There is a reason why a Validation Plan is part of the VCDX Documentation. Funny thing is many people don’t seem to take it that seriously either for the certification itself or for actual use in a production environment. When I was growing up as a young IT boy starting my career, I was taught that NOTHING goes into production without proper validation. Every application or server build had various levels of testing that had to be performed and signed off on before it was ever released to production. So Why am I on a bit of a rant? Mostly because I can be, this is my blog, but I digress…
Pre-solve Network Problems in vSphere
In recent weeks I’ve had the pleasure of helping some folks out with some designs and troubleshooting networking issues. What I have found is the vast number of issues that simply stem from mis-configured VLAN’s either on vSphere or upstream. What makes this disturbing is that they issues are not found until the host is put in the cluster and the first VM is migrated to it. When I asked “was a validation plan run to ensure all the networking was in working order prior to putting the host in production”, the answer most of the time was dead silence.
When I was on a long-term residency the customer was building and deploying ESX hosts almost weekly and each host had in excess of 30 VLAN port groups. I established a simply testing process of building a VM or two, and systematically putting reserved testing IP addresses on each and every VLAN. We would then ensure that every network port group on the new host in fact worked on ALL physical interfaces by testing through the various VLAN’s on an interface, then repeating the test on all other interfaces. This even involved pulling cables to ensure the port group teaming worked properly in the process. You can bet that sometimes we found that a port trunk was sometimes missing or incorrect on an interface here and there.
Validation Testing Is Tedious
You are darn right it is. Those hosts we were building took a few hours each to test back in the day. We also did not use any automation we just deployed templates, manually updated IP’s changed settings, etc. We did it based on a written validation plan that could today be somewhat if not heavily automated. If these were being added to an existing cluster this was VERY important. If it was a new cluster we would simply use vMotion to test through each of the new hosts since the entire cluster was not in production yet.

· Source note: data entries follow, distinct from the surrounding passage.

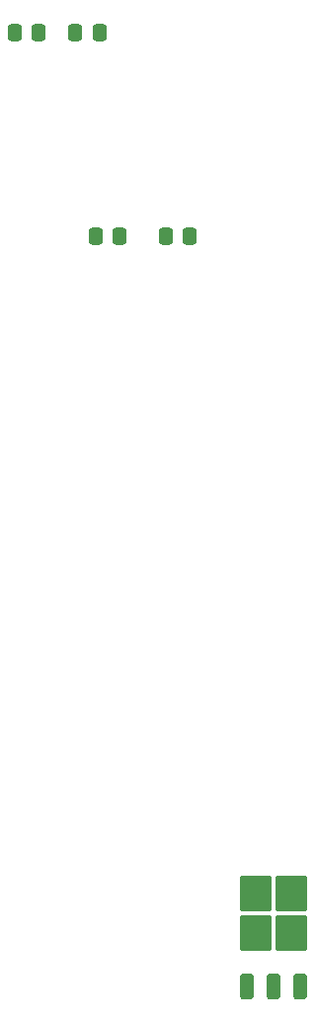
<source format=gtp>
G04 #@! TF.GenerationSoftware,KiCad,Pcbnew,7.0.1*
G04 #@! TF.CreationDate,2023-08-23T10:04:26+02:00*
G04 #@! TF.ProjectId,K_IO_brd,4b5f494f-5f62-4726-942e-6b696361645f,rev?*
G04 #@! TF.SameCoordinates,Original*
G04 #@! TF.FileFunction,Paste,Top*
G04 #@! TF.FilePolarity,Positive*
%FSLAX46Y46*%
G04 Gerber Fmt 4.6, Leading zero omitted, Abs format (unit mm)*
G04 Created by KiCad (PCBNEW 7.0.1) date 2023-08-23 10:04:26*
%MOMM*%
%LPD*%
G01*
G04 APERTURE LIST*
G04 Aperture macros list*
%AMRoundRect*
0 Rectangle with rounded corners*
0 $1 Rounding radius*
0 $2 $3 $4 $5 $6 $7 $8 $9 X,Y pos of 4 corners*
0 Add a 4 corners polygon primitive as box body*
4,1,4,$2,$3,$4,$5,$6,$7,$8,$9,$2,$3,0*
0 Add four circle primitives for the rounded corners*
1,1,$1+$1,$2,$3*
1,1,$1+$1,$4,$5*
1,1,$1+$1,$6,$7*
1,1,$1+$1,$8,$9*
0 Add four rect primitives between the rounded corners*
20,1,$1+$1,$2,$3,$4,$5,0*
20,1,$1+$1,$4,$5,$6,$7,0*
20,1,$1+$1,$6,$7,$8,$9,0*
20,1,$1+$1,$8,$9,$2,$3,0*%
G04 Aperture macros list end*
%ADD10RoundRect,0.250000X-0.337500X-0.475000X0.337500X-0.475000X0.337500X0.475000X-0.337500X0.475000X0*%
%ADD11RoundRect,0.250000X0.350000X-0.850000X0.350000X0.850000X-0.350000X0.850000X-0.350000X-0.850000X0*%
%ADD12RoundRect,0.250000X1.125000X-1.275000X1.125000X1.275000X-1.125000X1.275000X-1.125000X-1.275000X0*%
%ADD13RoundRect,0.250000X0.337500X0.475000X-0.337500X0.475000X-0.337500X-0.475000X0.337500X-0.475000X0*%
G04 APERTURE END LIST*
D10*
X147712500Y-78750000D03*
X149787500Y-78750000D03*
D11*
X154690000Y-143000000D03*
X156970000Y-143000000D03*
D12*
X155445000Y-138375000D03*
X158495000Y-138375000D03*
X155445000Y-135025000D03*
X158495000Y-135025000D03*
D11*
X159250000Y-143000000D03*
D10*
X139962500Y-61250000D03*
X142037500Y-61250000D03*
D13*
X143787500Y-78750000D03*
X141712500Y-78750000D03*
X136825000Y-61250000D03*
X134750000Y-61250000D03*
M02*

</source>
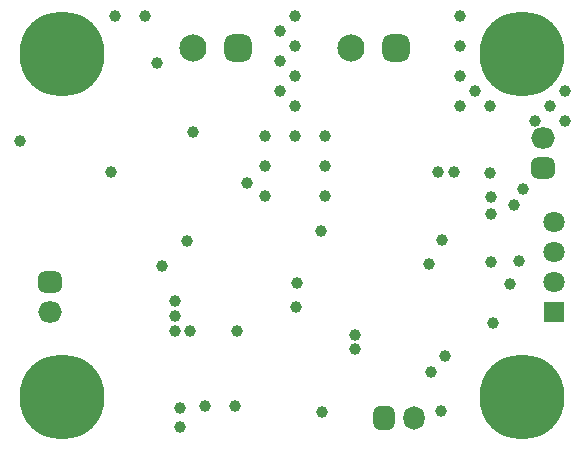
<source format=gbs>
G04*
G04 #@! TF.GenerationSoftware,Altium Limited,Altium Designer,21.3.2 (30)*
G04*
G04 Layer_Color=16711935*
%FSTAX25Y25*%
%MOIN*%
G70*
G04*
G04 #@! TF.SameCoordinates,9628F578-4BD6-46FA-A1BD-4C83536F310D*
G04*
G04*
G04 #@! TF.FilePolarity,Negative*
G04*
G01*
G75*
G04:AMPARAMS|DCode=51|XSize=90.68mil|YSize=90.68mil|CornerRadius=24.67mil|HoleSize=0mil|Usage=FLASHONLY|Rotation=180.000|XOffset=0mil|YOffset=0mil|HoleType=Round|Shape=RoundedRectangle|*
%AMROUNDEDRECTD51*
21,1,0.09068,0.04134,0,0,180.0*
21,1,0.04134,0.09068,0,0,180.0*
1,1,0.04934,-0.02067,0.02067*
1,1,0.04934,0.02067,0.02067*
1,1,0.04934,0.02067,-0.02067*
1,1,0.04934,-0.02067,-0.02067*
%
%ADD51ROUNDEDRECTD51*%
%ADD52C,0.09068*%
G04:AMPARAMS|DCode=53|XSize=78.87mil|YSize=70.99mil|CornerRadius=19.75mil|HoleSize=0mil|Usage=FLASHONLY|Rotation=0.000|XOffset=0mil|YOffset=0mil|HoleType=Round|Shape=RoundedRectangle|*
%AMROUNDEDRECTD53*
21,1,0.07887,0.03150,0,0,0.0*
21,1,0.03937,0.07099,0,0,0.0*
1,1,0.03950,0.01968,-0.01575*
1,1,0.03950,-0.01968,-0.01575*
1,1,0.03950,-0.01968,0.01575*
1,1,0.03950,0.01968,0.01575*
%
%ADD53ROUNDEDRECTD53*%
%ADD54O,0.07887X0.07099*%
%ADD56C,0.07099*%
%ADD57R,0.07099X0.07099*%
%ADD58O,0.07099X0.07887*%
G04:AMPARAMS|DCode=59|XSize=78.87mil|YSize=70.99mil|CornerRadius=19.75mil|HoleSize=0mil|Usage=FLASHONLY|Rotation=90.000|XOffset=0mil|YOffset=0mil|HoleType=Round|Shape=RoundedRectangle|*
%AMROUNDEDRECTD59*
21,1,0.07887,0.03150,0,0,90.0*
21,1,0.03937,0.07099,0,0,90.0*
1,1,0.03950,0.01575,0.01968*
1,1,0.03950,0.01575,-0.01968*
1,1,0.03950,-0.01575,-0.01968*
1,1,0.03950,-0.01575,0.01968*
%
%ADD59ROUNDEDRECTD59*%
%ADD60C,0.03950*%
%ADD61C,0.03398*%
%ADD76C,0.28359*%
D51*
X02859Y0404414D02*
D03*
X03387D02*
D03*
D52*
X02709D02*
D03*
X03237D02*
D03*
D53*
X02233Y03265D02*
D03*
X03875Y03645D02*
D03*
D54*
X02233Y03165D02*
D03*
X03875Y03745D02*
D03*
D56*
X03912Y03262D02*
D03*
Y03362D02*
D03*
Y03462D02*
D03*
D57*
Y03162D02*
D03*
D58*
X03445Y02811D02*
D03*
D59*
X03345D02*
D03*
D60*
X03703Y03329D02*
D03*
X03052Y0318D02*
D03*
X03703Y03489D02*
D03*
Y03548D02*
D03*
X03Y039D02*
D03*
Y04D02*
D03*
Y041D02*
D03*
X0385Y038D02*
D03*
X039Y0385D02*
D03*
X0395Y038D02*
D03*
Y039D02*
D03*
X0365D02*
D03*
X0245Y0415D02*
D03*
X0255D02*
D03*
X0295Y0355D02*
D03*
X0315D02*
D03*
Y0365D02*
D03*
X0295D02*
D03*
Y0375D02*
D03*
X0315D02*
D03*
X0305D02*
D03*
Y0385D02*
D03*
Y0395D02*
D03*
Y0405D02*
D03*
Y0415D02*
D03*
X037Y0385D02*
D03*
X036D02*
D03*
Y0395D02*
D03*
Y0405D02*
D03*
Y0415D02*
D03*
X02665Y02844D02*
D03*
X02666Y02779D02*
D03*
X0314Y0283D02*
D03*
X0305489Y0326111D02*
D03*
X03549Y03017D02*
D03*
X03501Y02962D02*
D03*
X03708Y03126D02*
D03*
X03578Y03631D02*
D03*
X0377938Y03521D02*
D03*
X03808Y03575D02*
D03*
X03698Y03626D02*
D03*
X0325Y03039D02*
D03*
X03249Y03088D02*
D03*
X03137Y03433D02*
D03*
X03538Y03402D02*
D03*
X03496Y03325D02*
D03*
X02132Y03732D02*
D03*
X02436Y0363D02*
D03*
X0271Y03764D02*
D03*
X02588Y03994D02*
D03*
X02857Y031D02*
D03*
X0269Y03399D02*
D03*
X02889Y03595D02*
D03*
X03525Y03629D02*
D03*
X03537Y02835D02*
D03*
X03767Y03257D02*
D03*
X0285Y0285D02*
D03*
X0275D02*
D03*
X03797Y03333D02*
D03*
X02606Y03316D02*
D03*
X027Y031D02*
D03*
X0265D02*
D03*
Y0315D02*
D03*
Y032D02*
D03*
D61*
X0222919Y0277675D02*
D03*
X0237683Y0283778D02*
D03*
X0231581Y0298541D02*
D03*
X0216817Y0292439D02*
D03*
X0237683D02*
D03*
X0222919Y0298541D02*
D03*
X0216817Y0283778D02*
D03*
X0231581Y0277675D02*
D03*
X0384746D02*
D03*
X0369982Y0283778D02*
D03*
X0376085Y0298541D02*
D03*
X0390848Y0292439D02*
D03*
X0369982D02*
D03*
X0384746Y0298541D02*
D03*
X0390848Y0283778D02*
D03*
X0376085Y0277675D02*
D03*
X0231581Y0391841D02*
D03*
X0216817Y0397943D02*
D03*
X0222919Y0412707D02*
D03*
X0237683Y0406604D02*
D03*
X0216817D02*
D03*
X0231581Y0412707D02*
D03*
X0237683Y0397943D02*
D03*
X0222919Y0391841D02*
D03*
X0376085D02*
D03*
X0390848Y0397943D02*
D03*
X0384746Y0412707D02*
D03*
X0369982Y0406604D02*
D03*
X0390848D02*
D03*
X0376085Y0412707D02*
D03*
X0369982Y0397943D02*
D03*
X0384746Y0391841D02*
D03*
D76*
X022725Y0288108D02*
D03*
X0380415D02*
D03*
X022725Y0402274D02*
D03*
X0380415D02*
D03*
M02*

</source>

Testing sucks, it’s slow, boring, tedious, BUT it is paramount to reducing the headache you might cause later with troubleshooting something. It’s also referred to as preventative maintenance. You should not wait until it breaks to find out there is a problem, you should be proactive about it. In the end it will save you, and countless other people a lot of wasted time. Don’t be lazy just writing a validation plan…..USE it each and every time and make sure others use it too.